**** POTONGAN DOKUMEN ****

Asas-Asas Hukum Acara Perdata
Berikut ini adalah asas-asas Hukum Acara Perdata, yaitu:
1. Hakim bersifat menunggu
Asas
dari pada hukum acara pada umumnya, termasuk hukum acara perdata, ialah
bahwa pelaksanaannya, yaitu inisiatif untuk mengajukan tuntutan hak
diserahkan sepenuhnya kepada yang berkepentingan.
Jadi,
tuntutan hak yang mengajukan adalah pihak yang berkepentingan, sedang
hakim bersikap menunggu datangnya tuntutan hak diajukan kepadanya : iudex ne procedat ex officio (lihat
pasal 118 HIR, 142 Rbg). Hanya yang menyelenggarakan proses adalah
negara. Akan tetapi, sekali perkara diajukan kepadnya, hakim tidak boleh
menolak untuk memeriksa dan mengadilinya, sekalipun dengan dalih bahwa
hukum tidak atau kurang jelas (pasal 16 ayat (1) UU no. 4 tahun 2004).
Larangan untuk menolak memeriksa perkara disebabkan anggapan bahwa hakim
tahu akn hukumnya (ius curia novit).
2. Hakim pasif
Hakim
di dalam memeriksa perkara perdata bersikap pasif dalam arti kata bahwa
ruang lingkup atau luas pokok sengketa yang diajukan kepada hakim untuk
diperiksa pada asasnya ditentukan oleh para pihak yang berperkara dan
bukan oleh hakim. Hakim hanya membantu para pencari keadilan dan
berusaha mengatasi segala hambatan dan rintangan untuk dapat tercapainya
peradilan (pasal 5 ayat (2) UU no. 4 tahun 2004).
Hakim
harus aktif memimpin sidang, melancarkan jalannya persidangan, membantu
kedua belah pihak dalam mencari kebenaran, tetapi dalam memeriksa
perkara perdata hakim harus bersikap tut wuri. Hakim terikat pada peristiwa yang diajukan oleh para pihak (secundum allegata iudicare). Para
pihak dapat secara bebas mengakhiri sendiri sengketa yang telah
diajukannya ke muka pengadilan, sedang hakim tidak dapat
mengahalang-halanginya. Hal ini dapat berupa perdamaian atau pencabutan
gugatan (pasal 130 HIR, 154 Rbg).
Hakim
wajib mengadili seluruh gugatan dan dilarang menjatuhkan putusan atas
perkara yang tidak dituntut atau mengabulkan lebih dari pada yang
dituntut (pasal 178 ayat 2 dan 3 HIR, 189 atar 2 dan 3 Rbg). Apakah yang
bersangkutan akan mengajukan banding atau tidak itupun bukan
kepentingan dari pada hakim (pasal 6 UU 20/1947, 199 Rbg). Hanya
peristiwa yang disengketakan sajalah yang harus dibuktikan. Hakim
terikat pada peristiwa yang menjadi sengketa yang diajukan oleh para
pihak. Para pihaklah yang diwajibkan untuk membuktikan dan bukan hakim.
Azas ini disebut Verhandlungsmaxime.

****

Ambil dari teks asas hukum acara perdata di atas bagian antara "Larangan untuk menolak" dan "(2) UU no. 4 tahun 2004).", termasuk kedua ujungnya, tanpa mengubah satu kata pun. Materi di bawah ini diambil dari sumber lain.

**** KUMPULAN DATA ****

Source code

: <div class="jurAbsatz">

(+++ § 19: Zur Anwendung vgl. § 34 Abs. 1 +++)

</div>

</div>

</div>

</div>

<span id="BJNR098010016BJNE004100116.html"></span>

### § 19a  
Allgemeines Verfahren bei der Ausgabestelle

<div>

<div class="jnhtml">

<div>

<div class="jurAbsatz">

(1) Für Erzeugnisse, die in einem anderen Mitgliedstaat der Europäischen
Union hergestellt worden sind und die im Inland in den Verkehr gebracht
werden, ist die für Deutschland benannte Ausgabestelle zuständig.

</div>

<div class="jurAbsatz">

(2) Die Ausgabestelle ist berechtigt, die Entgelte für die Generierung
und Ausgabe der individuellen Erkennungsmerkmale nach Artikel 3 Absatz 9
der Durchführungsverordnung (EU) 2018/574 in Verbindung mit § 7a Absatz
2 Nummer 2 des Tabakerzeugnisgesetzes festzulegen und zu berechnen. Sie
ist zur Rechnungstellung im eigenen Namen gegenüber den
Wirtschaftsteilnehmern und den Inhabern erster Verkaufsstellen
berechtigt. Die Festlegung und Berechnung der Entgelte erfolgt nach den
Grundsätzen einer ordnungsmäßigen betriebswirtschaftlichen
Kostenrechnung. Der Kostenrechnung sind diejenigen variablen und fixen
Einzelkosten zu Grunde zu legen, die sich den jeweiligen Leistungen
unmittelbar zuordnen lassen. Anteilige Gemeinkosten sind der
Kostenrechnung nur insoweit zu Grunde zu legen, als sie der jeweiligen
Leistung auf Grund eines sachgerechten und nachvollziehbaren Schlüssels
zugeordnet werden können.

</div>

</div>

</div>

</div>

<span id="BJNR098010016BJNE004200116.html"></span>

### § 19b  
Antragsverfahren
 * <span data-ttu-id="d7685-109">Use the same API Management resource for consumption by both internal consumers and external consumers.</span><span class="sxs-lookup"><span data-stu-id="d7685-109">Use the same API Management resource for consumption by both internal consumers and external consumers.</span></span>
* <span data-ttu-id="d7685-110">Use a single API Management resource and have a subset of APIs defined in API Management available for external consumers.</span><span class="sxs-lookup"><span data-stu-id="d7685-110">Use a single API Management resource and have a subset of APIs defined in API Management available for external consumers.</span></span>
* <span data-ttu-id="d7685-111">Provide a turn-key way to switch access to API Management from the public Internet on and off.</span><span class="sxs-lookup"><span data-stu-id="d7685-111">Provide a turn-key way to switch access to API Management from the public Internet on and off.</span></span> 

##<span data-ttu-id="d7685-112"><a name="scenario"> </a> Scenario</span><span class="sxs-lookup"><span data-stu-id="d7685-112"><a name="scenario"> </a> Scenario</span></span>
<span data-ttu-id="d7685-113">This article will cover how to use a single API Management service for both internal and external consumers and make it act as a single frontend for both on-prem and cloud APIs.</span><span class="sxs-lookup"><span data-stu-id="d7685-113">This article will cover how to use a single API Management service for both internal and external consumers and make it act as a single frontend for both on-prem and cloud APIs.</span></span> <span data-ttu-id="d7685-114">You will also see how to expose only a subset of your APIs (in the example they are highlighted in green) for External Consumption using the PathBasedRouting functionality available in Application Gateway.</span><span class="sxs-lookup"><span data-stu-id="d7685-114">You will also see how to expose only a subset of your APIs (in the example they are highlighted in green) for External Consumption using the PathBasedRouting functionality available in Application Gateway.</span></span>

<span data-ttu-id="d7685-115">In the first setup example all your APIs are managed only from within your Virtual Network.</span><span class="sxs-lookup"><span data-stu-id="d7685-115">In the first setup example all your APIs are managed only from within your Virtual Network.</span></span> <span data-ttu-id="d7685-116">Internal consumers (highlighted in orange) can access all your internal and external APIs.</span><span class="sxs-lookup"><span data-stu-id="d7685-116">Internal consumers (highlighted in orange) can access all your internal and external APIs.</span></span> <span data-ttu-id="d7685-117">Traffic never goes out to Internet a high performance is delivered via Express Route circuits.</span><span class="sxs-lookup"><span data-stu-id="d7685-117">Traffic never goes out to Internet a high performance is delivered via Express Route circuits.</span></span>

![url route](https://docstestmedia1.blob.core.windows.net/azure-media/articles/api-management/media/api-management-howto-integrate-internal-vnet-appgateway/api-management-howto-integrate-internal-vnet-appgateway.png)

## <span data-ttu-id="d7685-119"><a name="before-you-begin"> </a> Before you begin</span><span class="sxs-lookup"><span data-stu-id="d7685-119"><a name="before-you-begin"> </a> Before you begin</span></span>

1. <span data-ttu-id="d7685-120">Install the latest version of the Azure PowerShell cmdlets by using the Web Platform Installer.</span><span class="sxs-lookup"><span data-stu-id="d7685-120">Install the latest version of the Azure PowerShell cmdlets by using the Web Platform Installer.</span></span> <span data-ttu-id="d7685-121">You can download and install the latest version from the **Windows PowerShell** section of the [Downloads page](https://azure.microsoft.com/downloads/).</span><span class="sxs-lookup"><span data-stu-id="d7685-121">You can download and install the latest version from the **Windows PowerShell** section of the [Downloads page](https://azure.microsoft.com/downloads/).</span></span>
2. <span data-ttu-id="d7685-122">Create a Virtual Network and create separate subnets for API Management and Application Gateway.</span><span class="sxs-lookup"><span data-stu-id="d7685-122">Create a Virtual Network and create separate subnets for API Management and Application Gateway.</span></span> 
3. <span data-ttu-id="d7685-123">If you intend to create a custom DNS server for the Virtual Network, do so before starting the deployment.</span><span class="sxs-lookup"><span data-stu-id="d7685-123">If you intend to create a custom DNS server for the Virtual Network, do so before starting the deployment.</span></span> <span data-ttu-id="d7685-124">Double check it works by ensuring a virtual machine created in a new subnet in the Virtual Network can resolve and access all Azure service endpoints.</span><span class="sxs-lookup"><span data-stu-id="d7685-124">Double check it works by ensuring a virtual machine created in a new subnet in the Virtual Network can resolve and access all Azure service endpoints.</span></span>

****

• **HASIL LATIHAN**
Larangan untuk menolak memeriksa perkara disebabkan anggapan bahwa hakim
tahu akn hukumnya (ius curia novit).
2. Hakim pasif
Hakim
di dalam memeriksa perkara perdata bersikap pasif dalam arti kata bahwa
ruang lingkup atau luas pokok sengketa yang diajukan kepada hakim untuk
diperiksa pada asasnya ditentukan oleh para pihak yang berperkara dan
bukan oleh hakim. Hakim hanya membantu para pencari keadilan dan
berusaha mengatasi segala hambatan dan rintangan untuk dapat tercapainya
peradilan (pasal 5 ayat (2) UU no. 4 tahun 2004).